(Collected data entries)
------------------------------------

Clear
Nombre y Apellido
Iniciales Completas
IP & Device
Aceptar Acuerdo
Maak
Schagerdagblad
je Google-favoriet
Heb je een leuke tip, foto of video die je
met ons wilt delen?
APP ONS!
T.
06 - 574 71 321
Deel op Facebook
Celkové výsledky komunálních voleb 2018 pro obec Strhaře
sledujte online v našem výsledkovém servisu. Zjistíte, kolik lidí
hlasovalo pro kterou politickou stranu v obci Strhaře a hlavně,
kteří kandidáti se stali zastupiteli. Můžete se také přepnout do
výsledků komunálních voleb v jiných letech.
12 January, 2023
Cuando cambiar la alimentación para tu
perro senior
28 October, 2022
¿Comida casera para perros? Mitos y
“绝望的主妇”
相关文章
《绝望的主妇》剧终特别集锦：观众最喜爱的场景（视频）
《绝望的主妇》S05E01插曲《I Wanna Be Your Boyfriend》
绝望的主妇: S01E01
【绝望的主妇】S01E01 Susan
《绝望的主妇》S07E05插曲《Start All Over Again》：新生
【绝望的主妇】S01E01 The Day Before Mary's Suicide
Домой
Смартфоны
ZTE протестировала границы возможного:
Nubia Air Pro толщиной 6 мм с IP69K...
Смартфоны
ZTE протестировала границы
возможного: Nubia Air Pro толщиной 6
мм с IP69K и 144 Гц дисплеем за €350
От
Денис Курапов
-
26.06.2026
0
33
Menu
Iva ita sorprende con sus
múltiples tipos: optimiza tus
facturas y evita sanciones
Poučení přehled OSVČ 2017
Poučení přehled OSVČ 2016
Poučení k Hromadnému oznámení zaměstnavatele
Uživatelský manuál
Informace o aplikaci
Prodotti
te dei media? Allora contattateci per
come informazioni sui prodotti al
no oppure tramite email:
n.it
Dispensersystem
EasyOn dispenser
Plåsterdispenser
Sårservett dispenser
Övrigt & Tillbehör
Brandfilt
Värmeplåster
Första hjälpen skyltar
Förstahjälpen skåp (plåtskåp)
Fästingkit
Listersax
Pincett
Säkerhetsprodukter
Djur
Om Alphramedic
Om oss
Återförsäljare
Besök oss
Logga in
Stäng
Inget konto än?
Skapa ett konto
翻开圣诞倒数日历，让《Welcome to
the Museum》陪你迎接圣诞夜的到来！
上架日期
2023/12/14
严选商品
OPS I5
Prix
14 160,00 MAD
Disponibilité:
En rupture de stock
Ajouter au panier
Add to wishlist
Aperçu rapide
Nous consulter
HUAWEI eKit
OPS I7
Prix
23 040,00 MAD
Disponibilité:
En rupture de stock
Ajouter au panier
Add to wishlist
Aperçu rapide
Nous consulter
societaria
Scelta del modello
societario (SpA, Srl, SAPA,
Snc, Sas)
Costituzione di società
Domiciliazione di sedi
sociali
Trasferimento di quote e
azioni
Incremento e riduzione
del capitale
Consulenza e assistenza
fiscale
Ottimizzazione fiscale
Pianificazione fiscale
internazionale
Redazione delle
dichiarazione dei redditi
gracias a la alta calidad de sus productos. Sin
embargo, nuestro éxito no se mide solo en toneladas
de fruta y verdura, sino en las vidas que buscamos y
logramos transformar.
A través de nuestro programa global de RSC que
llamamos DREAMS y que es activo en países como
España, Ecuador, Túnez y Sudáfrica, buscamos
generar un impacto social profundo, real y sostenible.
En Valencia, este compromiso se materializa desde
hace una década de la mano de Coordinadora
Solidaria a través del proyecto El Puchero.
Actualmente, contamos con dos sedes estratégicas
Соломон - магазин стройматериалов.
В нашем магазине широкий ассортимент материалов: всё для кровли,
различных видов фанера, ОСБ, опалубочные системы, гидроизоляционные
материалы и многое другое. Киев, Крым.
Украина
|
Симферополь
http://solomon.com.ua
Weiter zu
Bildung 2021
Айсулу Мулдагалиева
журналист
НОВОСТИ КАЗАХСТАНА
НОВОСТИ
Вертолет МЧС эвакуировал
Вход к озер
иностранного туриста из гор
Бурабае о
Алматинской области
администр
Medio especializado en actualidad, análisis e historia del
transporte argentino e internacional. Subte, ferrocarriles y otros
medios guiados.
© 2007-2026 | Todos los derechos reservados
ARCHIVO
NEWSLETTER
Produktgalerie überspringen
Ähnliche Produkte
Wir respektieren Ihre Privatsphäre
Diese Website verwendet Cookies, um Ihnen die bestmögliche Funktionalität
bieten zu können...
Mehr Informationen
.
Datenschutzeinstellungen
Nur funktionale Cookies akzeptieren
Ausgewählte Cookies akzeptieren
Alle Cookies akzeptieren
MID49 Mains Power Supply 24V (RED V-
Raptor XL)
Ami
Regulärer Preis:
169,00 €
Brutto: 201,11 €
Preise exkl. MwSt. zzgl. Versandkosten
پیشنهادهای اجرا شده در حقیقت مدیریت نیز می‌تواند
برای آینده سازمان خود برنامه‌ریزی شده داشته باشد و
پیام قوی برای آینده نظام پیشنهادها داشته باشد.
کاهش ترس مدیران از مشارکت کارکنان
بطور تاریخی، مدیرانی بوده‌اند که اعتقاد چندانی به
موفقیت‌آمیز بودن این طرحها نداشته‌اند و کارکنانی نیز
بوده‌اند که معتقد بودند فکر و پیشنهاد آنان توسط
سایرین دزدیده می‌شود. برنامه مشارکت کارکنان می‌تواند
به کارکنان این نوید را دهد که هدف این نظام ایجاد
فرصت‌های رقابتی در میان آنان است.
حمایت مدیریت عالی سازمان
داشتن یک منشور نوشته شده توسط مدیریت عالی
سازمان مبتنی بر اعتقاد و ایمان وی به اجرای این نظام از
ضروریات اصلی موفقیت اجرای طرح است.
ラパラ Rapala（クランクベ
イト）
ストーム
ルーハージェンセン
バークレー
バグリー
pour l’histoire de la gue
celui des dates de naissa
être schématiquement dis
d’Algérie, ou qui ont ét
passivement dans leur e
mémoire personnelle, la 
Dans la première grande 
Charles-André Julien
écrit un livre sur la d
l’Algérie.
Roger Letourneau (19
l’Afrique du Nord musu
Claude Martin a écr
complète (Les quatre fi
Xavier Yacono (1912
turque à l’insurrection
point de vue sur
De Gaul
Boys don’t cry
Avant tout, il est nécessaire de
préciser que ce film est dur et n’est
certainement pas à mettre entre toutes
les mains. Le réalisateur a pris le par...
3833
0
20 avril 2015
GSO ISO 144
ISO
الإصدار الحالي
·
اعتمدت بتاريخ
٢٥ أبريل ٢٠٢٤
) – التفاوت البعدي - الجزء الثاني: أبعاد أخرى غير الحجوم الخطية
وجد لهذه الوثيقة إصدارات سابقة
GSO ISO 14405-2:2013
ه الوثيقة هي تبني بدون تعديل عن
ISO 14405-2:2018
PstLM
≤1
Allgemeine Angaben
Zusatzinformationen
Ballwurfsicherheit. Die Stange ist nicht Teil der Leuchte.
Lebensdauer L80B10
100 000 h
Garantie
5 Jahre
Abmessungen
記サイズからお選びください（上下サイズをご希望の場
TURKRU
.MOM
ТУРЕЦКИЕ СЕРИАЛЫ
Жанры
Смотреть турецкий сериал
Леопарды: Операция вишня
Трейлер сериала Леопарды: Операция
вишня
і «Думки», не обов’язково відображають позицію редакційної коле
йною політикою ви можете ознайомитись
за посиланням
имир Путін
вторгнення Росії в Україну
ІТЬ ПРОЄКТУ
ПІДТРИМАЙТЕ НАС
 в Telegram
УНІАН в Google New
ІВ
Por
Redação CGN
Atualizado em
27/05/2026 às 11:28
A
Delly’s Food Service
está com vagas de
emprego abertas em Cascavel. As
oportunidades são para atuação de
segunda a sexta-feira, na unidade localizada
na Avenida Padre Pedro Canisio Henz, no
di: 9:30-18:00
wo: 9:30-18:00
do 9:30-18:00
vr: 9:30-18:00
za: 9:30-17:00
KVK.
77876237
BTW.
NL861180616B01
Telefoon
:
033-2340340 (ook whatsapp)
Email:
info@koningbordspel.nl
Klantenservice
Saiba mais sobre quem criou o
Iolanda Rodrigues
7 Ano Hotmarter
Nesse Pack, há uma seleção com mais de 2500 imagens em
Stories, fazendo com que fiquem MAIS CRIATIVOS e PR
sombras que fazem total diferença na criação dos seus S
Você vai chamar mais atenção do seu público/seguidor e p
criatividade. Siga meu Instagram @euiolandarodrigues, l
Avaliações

------------------------------------

ASSIGNMENT: Say how many lines of the data hold the string "موفقیت", with no other words in your reply.

WRITTEN ANSWER: 2